Como comunicar a probabilidade de um desastre sem semear o pânico?

Meses antes do terremoto, L'Aquila sofreu uma série de abalos menores. Foto: Reprodução

A linha tênue entre precaver e aterrorizar habitantes em áreas de risco.

A condenação por homicídio culposo de seis sismólogos italianos e um funcionário do governo na cidade de L’ Aquila, região central da Itália, decorrente do suposto fracasso dos cientistas em alertar a população antes do terremoto que devastou a cidade em 2009, indignou muitos cientistas. Milhares assinaram petições protestando as condenações como algo retrógrado e anti-ciência.

Mas o julgamento também chamou atenção para um problema grave em regiões propensas a terremotos ao redor do mundo: como comunicar eficazmente o risco de um potencial desastre? Independentemente do mérito do julgamento em L’Aquila, cientistas e funcionários do governo têm dificuldade de transmitir o que sabem sobre o risco de terremotos de modo que ajudem a preparar o público, sem semear o pânico.

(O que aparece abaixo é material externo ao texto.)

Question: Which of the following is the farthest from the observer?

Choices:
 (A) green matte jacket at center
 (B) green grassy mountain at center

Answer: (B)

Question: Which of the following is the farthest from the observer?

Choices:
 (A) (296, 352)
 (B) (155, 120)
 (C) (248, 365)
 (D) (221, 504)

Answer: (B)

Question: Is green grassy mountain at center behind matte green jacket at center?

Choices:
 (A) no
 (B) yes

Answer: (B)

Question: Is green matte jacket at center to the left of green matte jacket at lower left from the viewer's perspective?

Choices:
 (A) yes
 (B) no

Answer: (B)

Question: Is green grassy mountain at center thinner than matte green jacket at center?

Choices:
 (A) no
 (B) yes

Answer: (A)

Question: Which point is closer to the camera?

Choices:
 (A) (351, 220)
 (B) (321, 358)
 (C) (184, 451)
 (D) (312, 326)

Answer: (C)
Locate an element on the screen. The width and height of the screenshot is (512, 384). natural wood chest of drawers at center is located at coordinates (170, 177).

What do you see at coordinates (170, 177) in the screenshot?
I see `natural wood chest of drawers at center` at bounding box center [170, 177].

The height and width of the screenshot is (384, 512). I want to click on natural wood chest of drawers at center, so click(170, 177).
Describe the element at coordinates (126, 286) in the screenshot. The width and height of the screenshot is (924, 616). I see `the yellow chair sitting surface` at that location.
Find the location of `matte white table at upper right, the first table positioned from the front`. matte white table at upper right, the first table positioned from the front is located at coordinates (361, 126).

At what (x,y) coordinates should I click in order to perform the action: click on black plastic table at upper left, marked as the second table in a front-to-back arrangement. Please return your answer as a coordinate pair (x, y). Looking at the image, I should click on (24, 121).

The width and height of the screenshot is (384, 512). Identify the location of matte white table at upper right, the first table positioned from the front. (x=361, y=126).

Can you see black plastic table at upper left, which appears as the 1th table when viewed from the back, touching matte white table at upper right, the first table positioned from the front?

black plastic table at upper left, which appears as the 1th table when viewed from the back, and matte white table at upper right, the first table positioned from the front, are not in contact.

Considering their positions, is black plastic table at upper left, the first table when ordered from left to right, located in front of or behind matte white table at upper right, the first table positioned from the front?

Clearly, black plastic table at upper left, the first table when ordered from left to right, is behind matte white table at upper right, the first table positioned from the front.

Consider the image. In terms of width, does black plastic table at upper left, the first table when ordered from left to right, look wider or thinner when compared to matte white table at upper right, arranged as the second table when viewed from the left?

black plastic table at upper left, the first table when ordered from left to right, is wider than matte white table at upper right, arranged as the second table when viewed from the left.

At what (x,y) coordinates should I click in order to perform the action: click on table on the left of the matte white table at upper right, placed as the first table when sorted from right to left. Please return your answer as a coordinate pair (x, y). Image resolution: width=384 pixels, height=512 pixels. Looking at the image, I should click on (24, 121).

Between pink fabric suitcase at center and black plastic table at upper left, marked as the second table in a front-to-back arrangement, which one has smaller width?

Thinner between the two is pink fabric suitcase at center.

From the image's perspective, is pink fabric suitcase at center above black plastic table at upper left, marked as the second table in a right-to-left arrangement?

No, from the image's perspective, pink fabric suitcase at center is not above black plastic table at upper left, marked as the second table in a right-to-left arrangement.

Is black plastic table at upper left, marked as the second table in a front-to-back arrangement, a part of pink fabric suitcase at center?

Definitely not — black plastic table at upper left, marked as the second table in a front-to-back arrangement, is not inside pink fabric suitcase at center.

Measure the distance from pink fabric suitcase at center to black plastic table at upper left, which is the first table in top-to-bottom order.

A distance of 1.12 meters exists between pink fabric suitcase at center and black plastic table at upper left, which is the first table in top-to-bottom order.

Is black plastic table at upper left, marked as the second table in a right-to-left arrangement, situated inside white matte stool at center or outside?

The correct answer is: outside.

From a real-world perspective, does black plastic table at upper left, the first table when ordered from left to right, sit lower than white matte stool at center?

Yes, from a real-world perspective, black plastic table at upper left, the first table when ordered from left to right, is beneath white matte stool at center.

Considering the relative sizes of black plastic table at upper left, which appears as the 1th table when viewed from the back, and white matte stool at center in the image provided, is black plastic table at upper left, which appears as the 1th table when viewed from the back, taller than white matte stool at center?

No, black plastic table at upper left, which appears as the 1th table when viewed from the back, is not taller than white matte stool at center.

“As pessoas estão esperando muito mais informação, em particular, informação quantitativa”, disse Thomas Jordan, um professor da Universidade do Sul da Califórnia e diretor do Centro para Terremotos, em entrevista ao New York Times. “Tornar pública a informação disponível está se tornando uma exigência.”

Mas terremotos diferem de outros tipos de desastres naturais. Os meteorologistas podem acompanhar um furacão com precisão, mas os sismólogos não podem prever exatamente quando e onde um terremoto vai ocorrer. Cientistas criticaram a condenação italiana por essa razão, dizendo que os réus foram julgados por não fazer algo que é impossível.

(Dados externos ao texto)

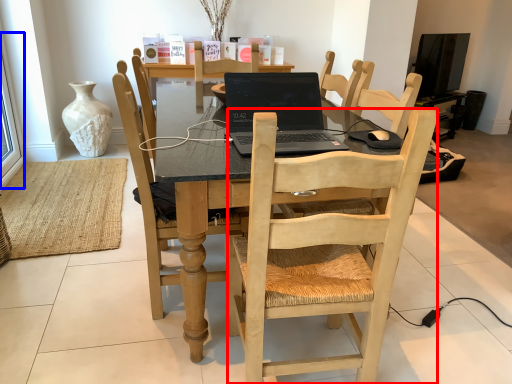
Question: Which object appears farthest to the camera in this image, chair (highlighted by a red box) or window screen (highlighted by a blue box)?

Choices:
 (A) chair
 (B) window screen

Answer: (B)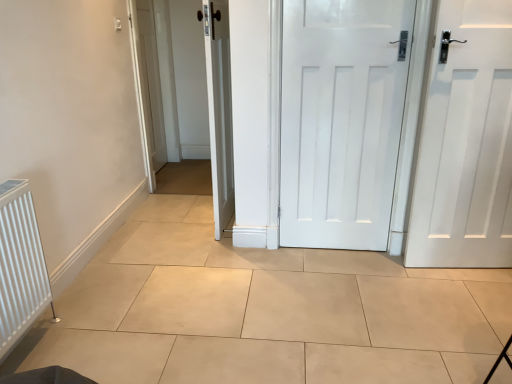
This screenshot has width=512, height=384. Describe the element at coordinates (219, 109) in the screenshot. I see `white wooden door at center, which is counted as the 3th door, starting from the right` at that location.

Find the location of `white matte door at center, the 2th door from the right`. white matte door at center, the 2th door from the right is located at coordinates (341, 120).

The height and width of the screenshot is (384, 512). What do you see at coordinates (20, 265) in the screenshot?
I see `white ribbed radiator at left` at bounding box center [20, 265].

You are a GUI agent. You are given a task and a screenshot of the screen. Output one action in this format:
    pyautogui.click(x=<x>, y=<y>)
    Task: Click on the white matte door at right, which is the 1th door in right-to-left order
    The height and width of the screenshot is (384, 512).
    Given the screenshot: What is the action you would take?
    pyautogui.click(x=465, y=141)

From the picture: Considering the relative sizes of white matte door at right, which is the 1th door in right-to-left order, and white wooden door at center, the 1th door in the left-to-right sequence, in the image provided, is white matte door at right, which is the 1th door in right-to-left order, shorter than white wooden door at center, the 1th door in the left-to-right sequence,?

Correct, white matte door at right, which is the 1th door in right-to-left order, is not as tall as white wooden door at center, the 1th door in the left-to-right sequence.

Which object is wider, white matte door at right, placed as the third door when sorted from left to right, or white wooden door at center, which is counted as the 3th door, starting from the right?

white wooden door at center, which is counted as the 3th door, starting from the right.

Would you say white matte door at right, which is the 1th door in right-to-left order, is inside or outside white wooden door at center, the 1th door in the left-to-right sequence?

white matte door at right, which is the 1th door in right-to-left order, cannot be found inside white wooden door at center, the 1th door in the left-to-right sequence.

Is white ribbed radiator at left smaller than white matte door at center, marked as the second door in a left-to-right arrangement?

Indeed, white ribbed radiator at left has a smaller size compared to white matte door at center, marked as the second door in a left-to-right arrangement.

From the image's perspective, between white ribbed radiator at left and white matte door at center, marked as the second door in a left-to-right arrangement, which one is located above?

white matte door at center, marked as the second door in a left-to-right arrangement, appears higher in the image.

Who is more distant, white ribbed radiator at left or white matte door at center, marked as the second door in a left-to-right arrangement?

white matte door at center, marked as the second door in a left-to-right arrangement, is behind.

Which object is positioned more to the left, white matte door at right, which is the 1th door in right-to-left order, or white matte door at center, the 2th door from the right?

From the viewer's perspective, white matte door at center, the 2th door from the right, appears more on the left side.

Is white matte door at right, which is the 1th door in right-to-left order, wider or thinner than white matte door at center, marked as the second door in a left-to-right arrangement?

white matte door at right, which is the 1th door in right-to-left order, is wider than white matte door at center, marked as the second door in a left-to-right arrangement.

From the image's perspective, is white matte door at right, which is the 1th door in right-to-left order, on white matte door at center, marked as the second door in a left-to-right arrangement?

Incorrect, from the image's perspective, white matte door at right, which is the 1th door in right-to-left order, is lower than white matte door at center, marked as the second door in a left-to-right arrangement.

Which door is the 3rd one when counting from the back of the white ribbed radiator at left? Please provide its 2D coordinates.

[(219, 109)]

Based on their positions, is white ribbed radiator at left located to the left or right of white wooden door at center, which is counted as the 3th door, starting from the right?

Clearly, white ribbed radiator at left is on the left of white wooden door at center, which is counted as the 3th door, starting from the right, in the image.

Is white ribbed radiator at left wider or thinner than white wooden door at center, the 1th door in the left-to-right sequence?

In the image, white ribbed radiator at left appears to be more narrow than white wooden door at center, the 1th door in the left-to-right sequence.

From a real-world perspective, is white ribbed radiator at left physically located above or below white wooden door at center, the 1th door in the left-to-right sequence?

white ribbed radiator at left is below white wooden door at center, the 1th door in the left-to-right sequence.

Consider the image. Considering the relative positions of white matte door at right, which is the 1th door in right-to-left order, and white ribbed radiator at left in the image provided, is white matte door at right, which is the 1th door in right-to-left order, to the left or to the right of white ribbed radiator at left?

From the image, it's evident that white matte door at right, which is the 1th door in right-to-left order, is to the right of white ribbed radiator at left.

Who is bigger, white matte door at right, placed as the third door when sorted from left to right, or white ribbed radiator at left?

white matte door at right, placed as the third door when sorted from left to right, is bigger.

Looking at this image, considering the sizes of objects white matte door at right, placed as the third door when sorted from left to right, and white ribbed radiator at left in the image provided, who is shorter, white matte door at right, placed as the third door when sorted from left to right, or white ribbed radiator at left?

With less height is white ribbed radiator at left.

Is white ribbed radiator at left bigger or smaller than white matte door at right, which is the 1th door in right-to-left order?

Considering their sizes, white ribbed radiator at left takes up less space than white matte door at right, which is the 1th door in right-to-left order.

Would you say white ribbed radiator at left is inside or outside white matte door at right, placed as the third door when sorted from left to right?

The correct answer is: outside.

Could you measure the distance between white ribbed radiator at left and white matte door at right, which is the 1th door in right-to-left order?

They are 2.09 meters apart.

Is white ribbed radiator at left to the left of white matte door at right, which is the 1th door in right-to-left order, from the viewer's perspective?

Correct, you'll find white ribbed radiator at left to the left of white matte door at right, which is the 1th door in right-to-left order.

Consider the image. Is white wooden door at center, which is counted as the 3th door, starting from the right, inside the boundaries of white matte door at center, the 2th door from the right, or outside?

white wooden door at center, which is counted as the 3th door, starting from the right, is outside white matte door at center, the 2th door from the right.

Considering their positions, is white wooden door at center, the 1th door in the left-to-right sequence, located in front of or behind white matte door at center, marked as the second door in a left-to-right arrangement?

In the image, white wooden door at center, the 1th door in the left-to-right sequence, appears behind white matte door at center, marked as the second door in a left-to-right arrangement.

From a real-world perspective, between white wooden door at center, which is counted as the 3th door, starting from the right, and white matte door at center, marked as the second door in a left-to-right arrangement, who is vertically lower?

white matte door at center, marked as the second door in a left-to-right arrangement.

Who is smaller, white wooden door at center, the 1th door in the left-to-right sequence, or white matte door at center, the 2th door from the right?

With smaller size is white matte door at center, the 2th door from the right.

From a real-world perspective, starting from the white matte door at right, placed as the third door when sorted from left to right, which door is the 2nd one vertically above it? Please provide its 2D coordinates.

[(219, 109)]

Find the location of `radiator in front of the white matte door at center, marked as the second door in a left-to-right arrangement`. radiator in front of the white matte door at center, marked as the second door in a left-to-right arrangement is located at coordinates (20, 265).

Which object lies nearer to the anchor point white matte door at right, placed as the third door when sorted from left to right, white wooden door at center, the 1th door in the left-to-right sequence, or white matte door at center, marked as the second door in a left-to-right arrangement?

white matte door at center, marked as the second door in a left-to-right arrangement, lies closer to white matte door at right, placed as the third door when sorted from left to right, than the other object.

When comparing their distances from white matte door at center, the 2th door from the right, does white matte door at right, placed as the third door when sorted from left to right, or white ribbed radiator at left seem further?

Based on the image, white ribbed radiator at left appears to be further to white matte door at center, the 2th door from the right.

Based on their spatial positions, is white ribbed radiator at left or white wooden door at center, which is counted as the 3th door, starting from the right, further from white matte door at center, marked as the second door in a left-to-right arrangement?

white ribbed radiator at left is further to white matte door at center, marked as the second door in a left-to-right arrangement.

Estimate the real-world distances between objects in this image. Which object is closer to white wooden door at center, which is counted as the 3th door, starting from the right, white ribbed radiator at left or white matte door at right, placed as the third door when sorted from left to right?

Among the two, white ribbed radiator at left is located nearer to white wooden door at center, which is counted as the 3th door, starting from the right.

Looking at the image, which one is located closer to white matte door at right, placed as the third door when sorted from left to right, white ribbed radiator at left or white matte door at center, the 2th door from the right?

white matte door at center, the 2th door from the right, lies closer to white matte door at right, placed as the third door when sorted from left to right, than the other object.

Looking at the image, which one is located closer to white wooden door at center, the 1th door in the left-to-right sequence, white matte door at center, marked as the second door in a left-to-right arrangement, or white ribbed radiator at left?

white matte door at center, marked as the second door in a left-to-right arrangement, lies closer to white wooden door at center, the 1th door in the left-to-right sequence, than the other object.

Looking at the image, which one is located closer to white ribbed radiator at left, white matte door at center, the 2th door from the right, or white wooden door at center, the 1th door in the left-to-right sequence?

Among the two, white wooden door at center, the 1th door in the left-to-right sequence, is located nearer to white ribbed radiator at left.

When comparing their distances from white matte door at right, placed as the third door when sorted from left to right, does white matte door at center, the 2th door from the right, or white wooden door at center, the 1th door in the left-to-right sequence, seem closer?

white matte door at center, the 2th door from the right.

What are the coordinates of `door located between white ribbed radiator at left and white matte door at center, marked as the second door in a left-to-right arrangement, in the left-right direction` in the screenshot? It's located at (219, 109).

Image resolution: width=512 pixels, height=384 pixels. Find the location of `door located between white wooden door at center, the 1th door in the left-to-right sequence, and white matte door at right, which is the 1th door in right-to-left order, in the left-right direction`. door located between white wooden door at center, the 1th door in the left-to-right sequence, and white matte door at right, which is the 1th door in right-to-left order, in the left-right direction is located at coordinates (341, 120).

O que sismólogos são cada vez mais capazes de fazer, no entanto, é prever a probabilidade de um sismo ocorrer em uma determinada área ao longo de um determinado período de tempo. A análise estatística mostra, por exemplo, que alguma atividade sísmica – um terremoto de pequenas proporções ou uma série de minúsculos tremores – aumenta a probabilidade de um grande terremoto ocorrer na mesma região.

Mas as probabilidades ainda são muito pequenas, e tornam-se ainda menores ao longo do tempo. Dada uma previsão de baixa probabilidade que pode gerar consequências de larga escala, o problema torna-se o que fazer com esse tipo de informação?

Essa foi a pergunta que os sismólogos italianos enfrentaram. Nos meses antes do terremoto de magnitude 6,3, a região havia passado por um enxame de pequenos tremores. Esses tremores provavelmente aumentaram a probabilidade de um grande terremoto no futuro próximo por um fator de cem ou mil, mas a probabilidade permaneceu muito baixa – talvez uma em mil.

A Cassandra de L’Aquila

E havia outro agravante em L’ Aquila que complicou a situação. Como os tremores continuaram na cidade durante vários meses, um homem local, que não é cientista, muito menos sismólogo, emitiu várias previsões alarmantes de um grande terremoto – especificando data e local – com base em medições de radão, um gás radioativo que é liberado de fraturas nas rochas.

As previsões, nenhuma das quais se provaram precisas, aumentaram a ansiedade dos habitantes da cidade – tanto que o governo italiano convocou uma reunião de uma comissão nacional de previsão de riscos em L’Aquila, que incluía os sismólogos e o funcionário do governo julgados.

Na reunião, os sismólogos afirmaram que era possível, embora improvável, que a atividade sísmica poderia sinalizar a iminência de um terremoto maior. Eles também observaram que há sempre algum risco em L’Aquila, que tem um histórico de terremotos. Mas em uma entrevista coletiva depois da reunião, a mensagem para o público foi truncada, e a impressão que ficou foi que o governo estava assegurando a população de que não havia perigo.

Em geral, os cientistas deveriam ter passado dados disponíveis sobre a probabilidade de um terremoto aos gestores de emergência da cidade, e em seguida, os gestores deveriam ser os responsáveis por tomar a decisão de esvaziar a cidade, fazer preparações mais simples ou não fazer nada. Neste caso, o que parece ter ocorrido é que os papéis de cientistas e autoridades municipais e federais se confundiram.

* Publicado originalmente no jornal The New York Times e retirado do site Opinião e Notícia.